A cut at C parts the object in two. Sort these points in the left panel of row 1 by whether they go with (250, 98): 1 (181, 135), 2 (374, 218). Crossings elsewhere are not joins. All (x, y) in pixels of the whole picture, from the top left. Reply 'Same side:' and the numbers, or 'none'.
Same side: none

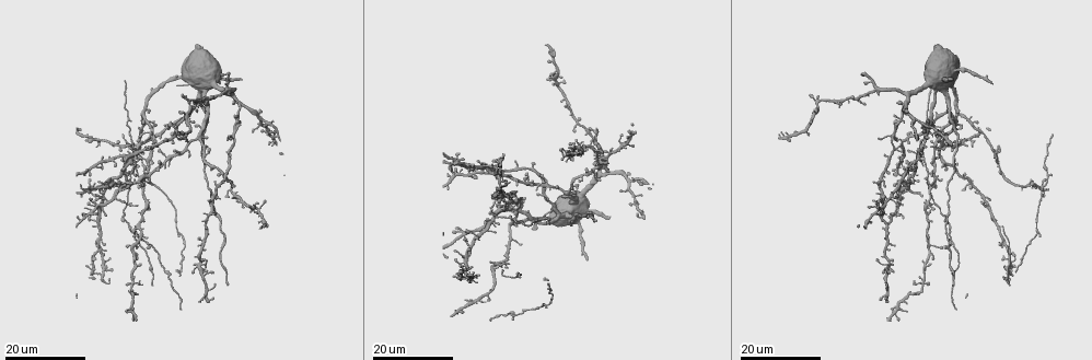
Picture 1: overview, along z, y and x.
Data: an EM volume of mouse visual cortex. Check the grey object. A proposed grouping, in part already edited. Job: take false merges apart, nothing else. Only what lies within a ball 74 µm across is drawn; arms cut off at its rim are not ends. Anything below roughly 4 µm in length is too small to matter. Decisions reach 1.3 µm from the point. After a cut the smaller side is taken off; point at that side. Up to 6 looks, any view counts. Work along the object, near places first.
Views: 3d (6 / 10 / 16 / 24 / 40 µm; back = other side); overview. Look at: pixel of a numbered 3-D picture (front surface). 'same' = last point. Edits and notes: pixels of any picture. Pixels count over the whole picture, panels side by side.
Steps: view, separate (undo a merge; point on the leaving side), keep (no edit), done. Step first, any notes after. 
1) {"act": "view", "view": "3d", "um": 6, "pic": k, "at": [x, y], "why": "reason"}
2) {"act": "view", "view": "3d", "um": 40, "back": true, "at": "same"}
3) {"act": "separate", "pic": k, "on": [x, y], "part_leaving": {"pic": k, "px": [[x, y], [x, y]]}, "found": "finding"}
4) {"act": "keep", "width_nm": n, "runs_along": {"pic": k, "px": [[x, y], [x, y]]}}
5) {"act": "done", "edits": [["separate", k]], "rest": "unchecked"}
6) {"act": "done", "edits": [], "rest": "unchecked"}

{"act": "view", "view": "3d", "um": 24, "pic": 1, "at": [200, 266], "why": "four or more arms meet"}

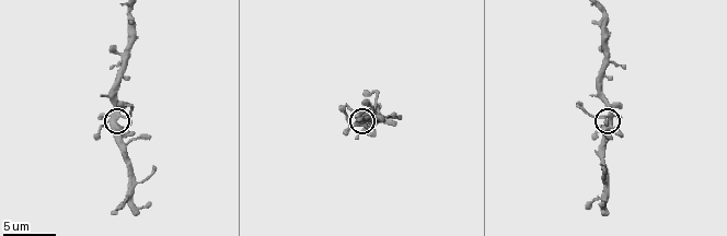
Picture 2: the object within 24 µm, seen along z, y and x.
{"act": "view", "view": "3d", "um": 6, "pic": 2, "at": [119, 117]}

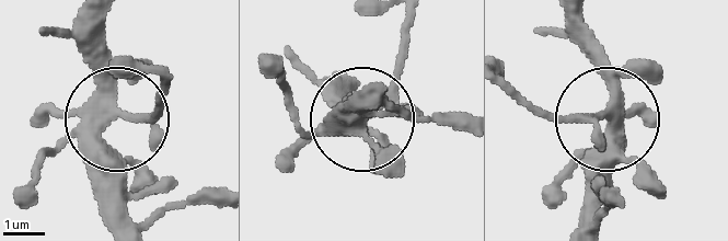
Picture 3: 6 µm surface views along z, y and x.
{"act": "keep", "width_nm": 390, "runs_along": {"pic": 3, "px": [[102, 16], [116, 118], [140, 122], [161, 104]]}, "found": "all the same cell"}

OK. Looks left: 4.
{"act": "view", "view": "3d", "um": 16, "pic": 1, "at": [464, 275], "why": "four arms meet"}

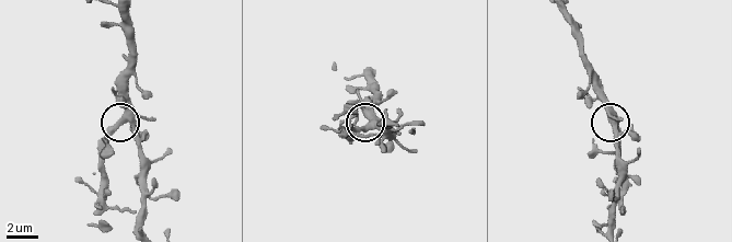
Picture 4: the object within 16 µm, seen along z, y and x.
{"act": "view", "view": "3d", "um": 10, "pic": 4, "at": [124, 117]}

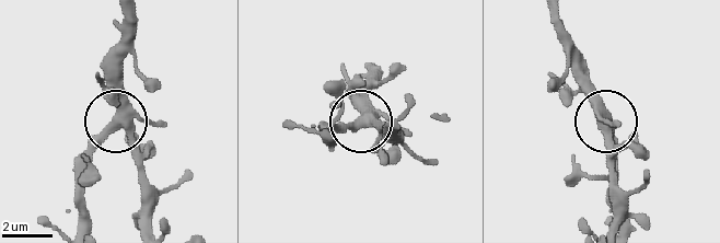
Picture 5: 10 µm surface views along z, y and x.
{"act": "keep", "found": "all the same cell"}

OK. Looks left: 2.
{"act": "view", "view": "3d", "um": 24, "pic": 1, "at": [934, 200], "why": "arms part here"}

━━━━━━━━

:: Task ::
Looking at the data above, return every line from the one with "Views: 3d (6" down to the one with "Steps: view, separate", exactly and inclusively.

:: Task answer ::
Views: 3d (6 / 10 / 16 / 24 / 40 µm; back = other side); overview. Look at: pixel of a numbered 3-D picture (front surface). 'same' = last point. Edits and notes: pixels of any picture. Pixels count over the whole picture, panels side by side.
Steps: view, separate (undo a merge; point on the leaving side), keep (no edit), done. Step first, any notes after. 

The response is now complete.